** Exercise description **
Reproduce each record verbatim, images excluded.

START Material for the task

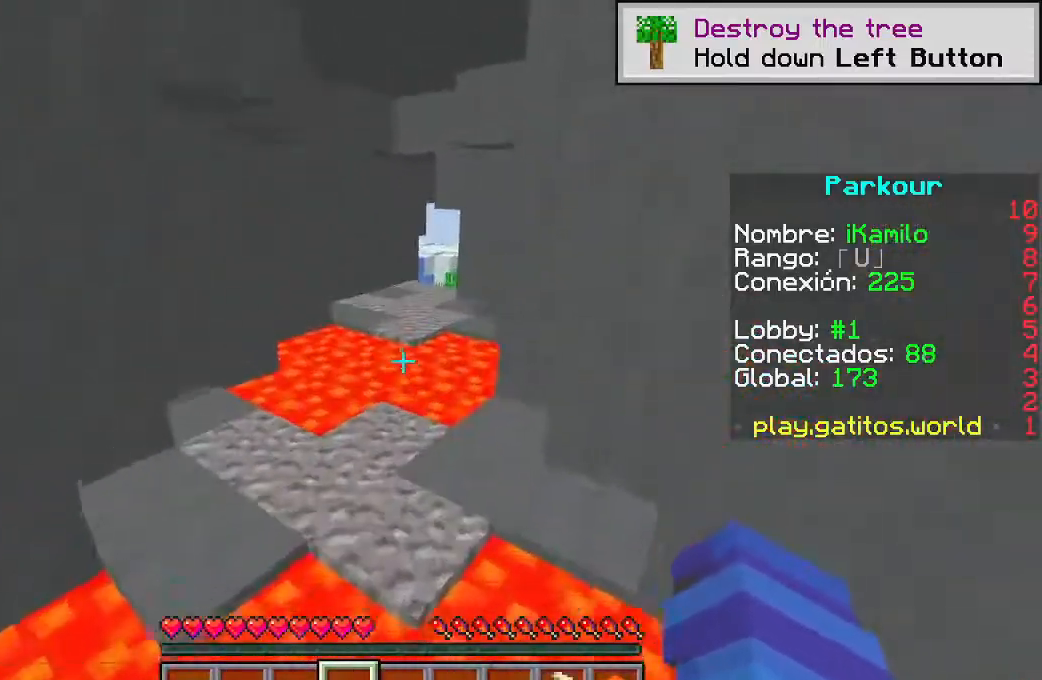
{"keys": ["w"], "mouse": [], "events": [[100, "space", "up"]]}
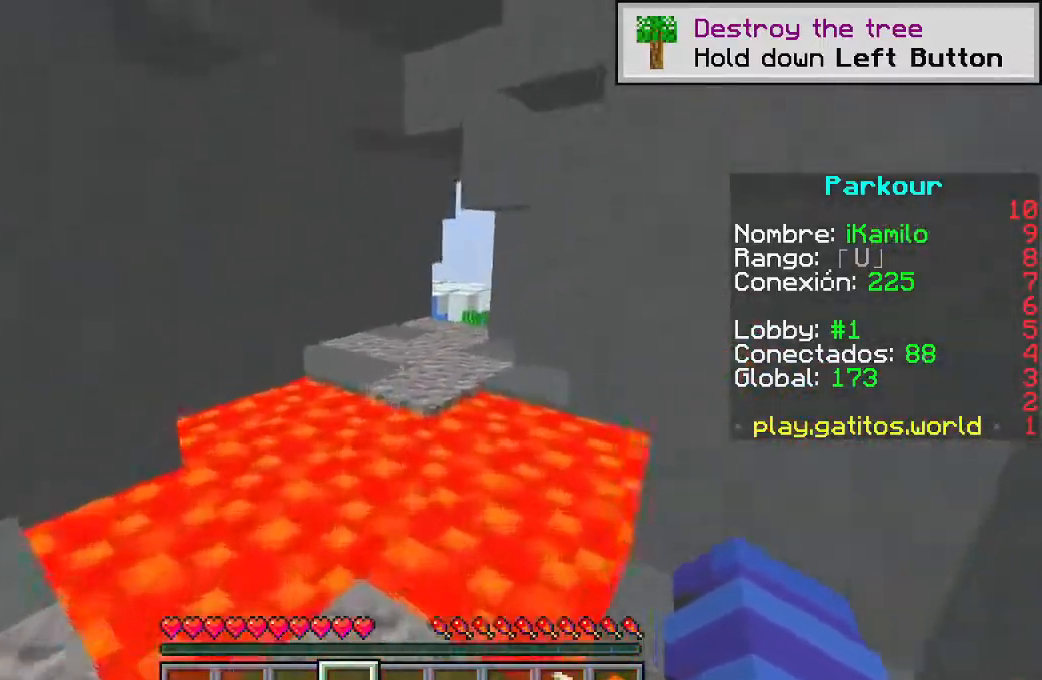
{"keys": ["w"], "mouse": [], "events": [[150, "mouse_left", "down"], [150, "space", "down"], [333, "mouse_left", "up"], [383, "space", "up"]]}
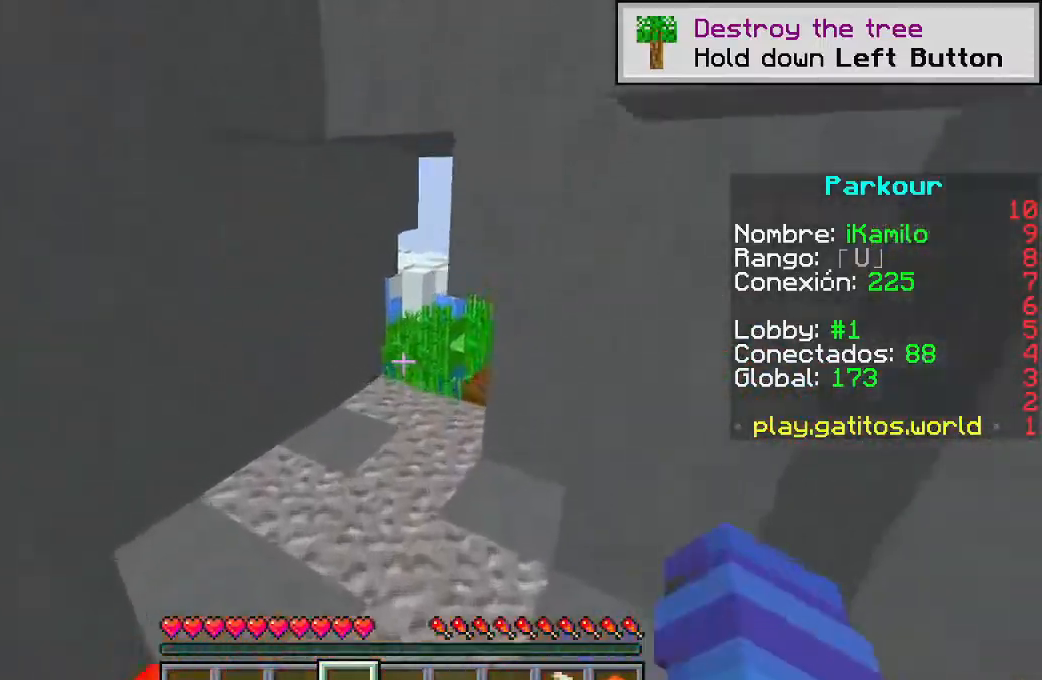
{"keys": ["w"], "mouse": [], "events": [[183, "a", "down"], [450, "a", "up"]]}
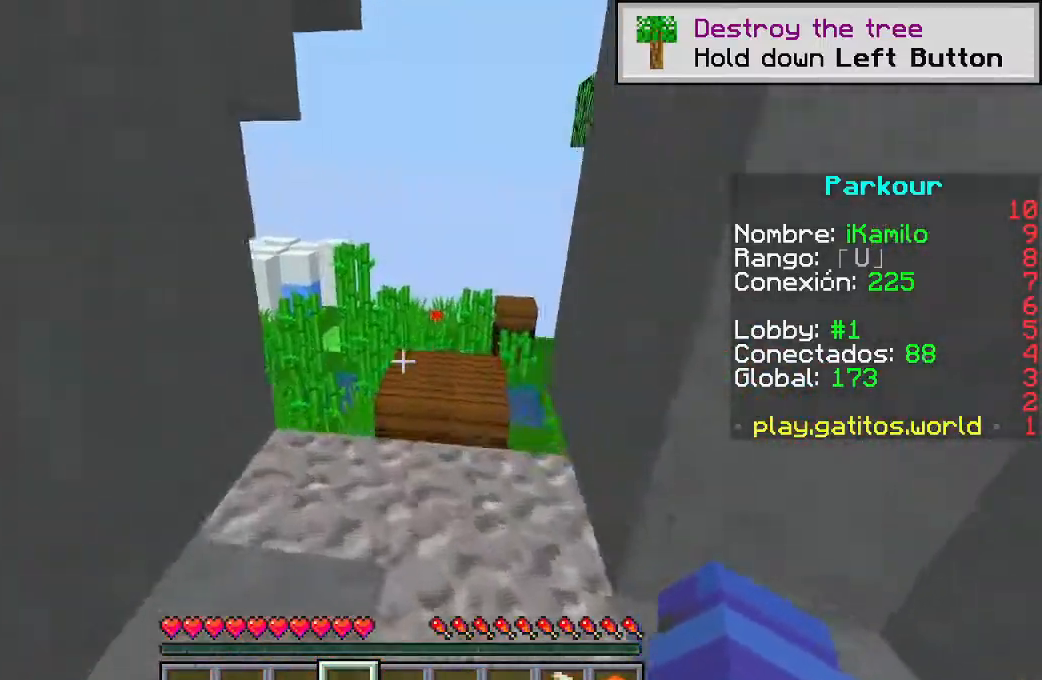
{"keys": ["space", "w"], "mouse": [], "events": [[417, "space", "down"]]}
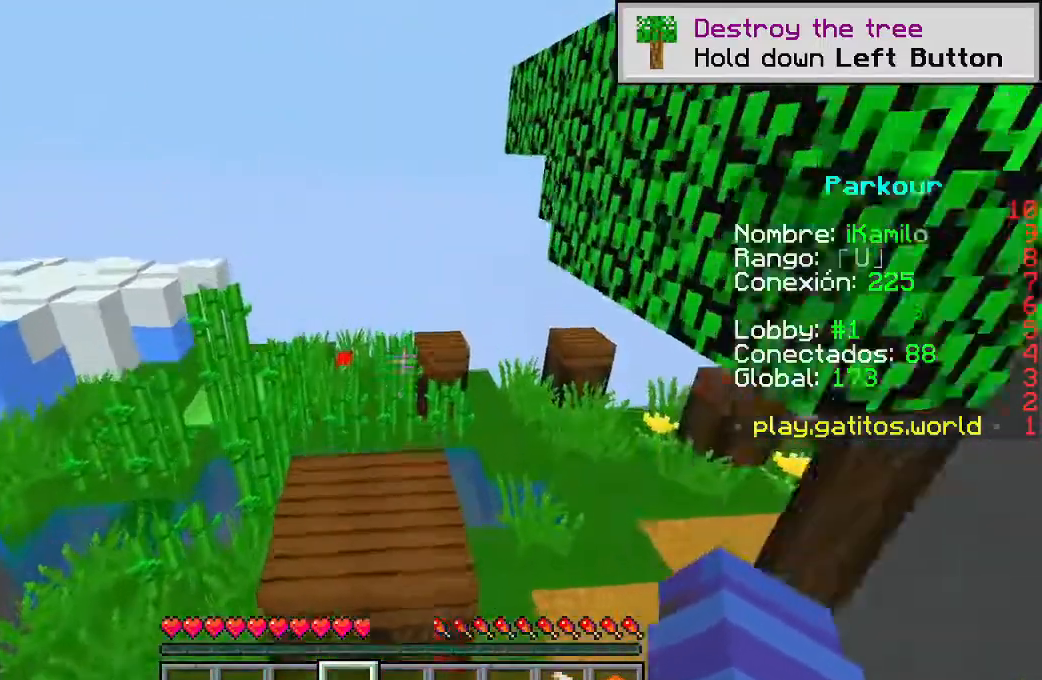
{"keys": ["w"], "mouse": [], "events": [[117, "space", "up"]]}
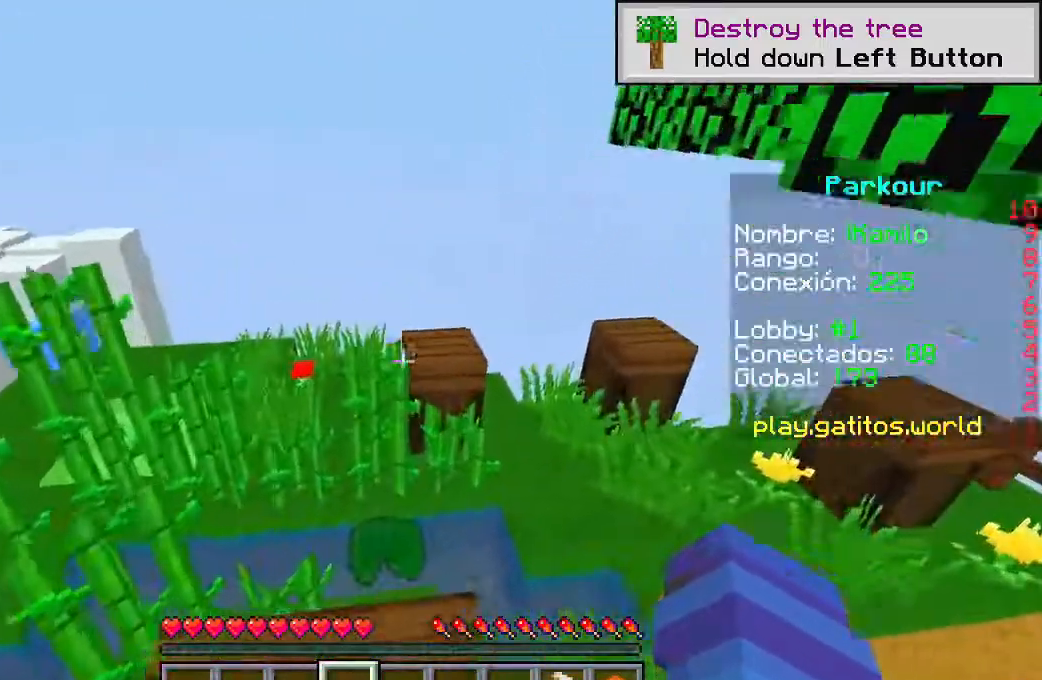
{"keys": ["w"], "mouse": [], "events": [[167, "space", "down"], [333, "space", "up"]]}
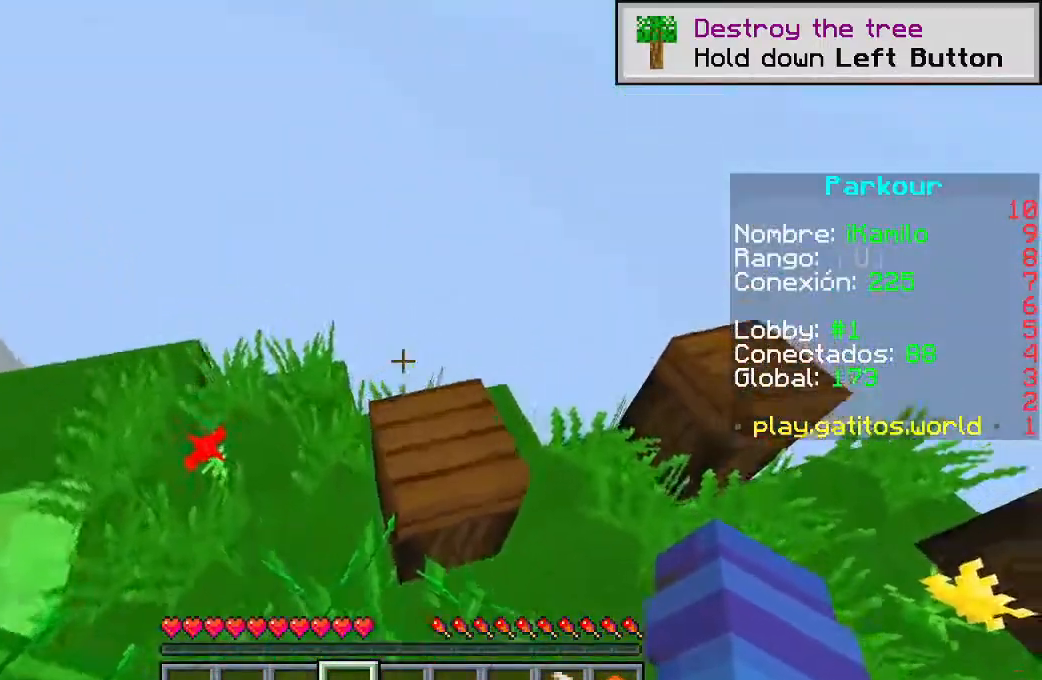
{"keys": ["d", "w"], "mouse": [], "events": [[17, "d", "down"], [300, "space", "down"], [500, "space", "up"]]}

END Material for the task

** Exercise answer **
{"keys": ["w"], "mouse": [], "events": [[100, "space", "up"]]}
{"keys": ["w"], "mouse": [], "events": [[150, "mouse_left", "down"], [150, "space", "down"], [333, "mouse_left", "up"], [383, "space", "up"]]}
{"keys": ["w"], "mouse": [], "events": [[183, "a", "down"], [450, "a", "up"]]}
{"keys": ["space", "w"], "mouse": [], "events": [[417, "space", "down"]]}
{"keys": ["w"], "mouse": [], "events": [[117, "space", "up"]]}
{"keys": ["w"], "mouse": [], "events": [[167, "space", "down"], [333, "space", "up"]]}
{"keys": ["d", "w"], "mouse": [], "events": [[17, "d", "down"], [300, "space", "down"], [500, "space", "up"]]}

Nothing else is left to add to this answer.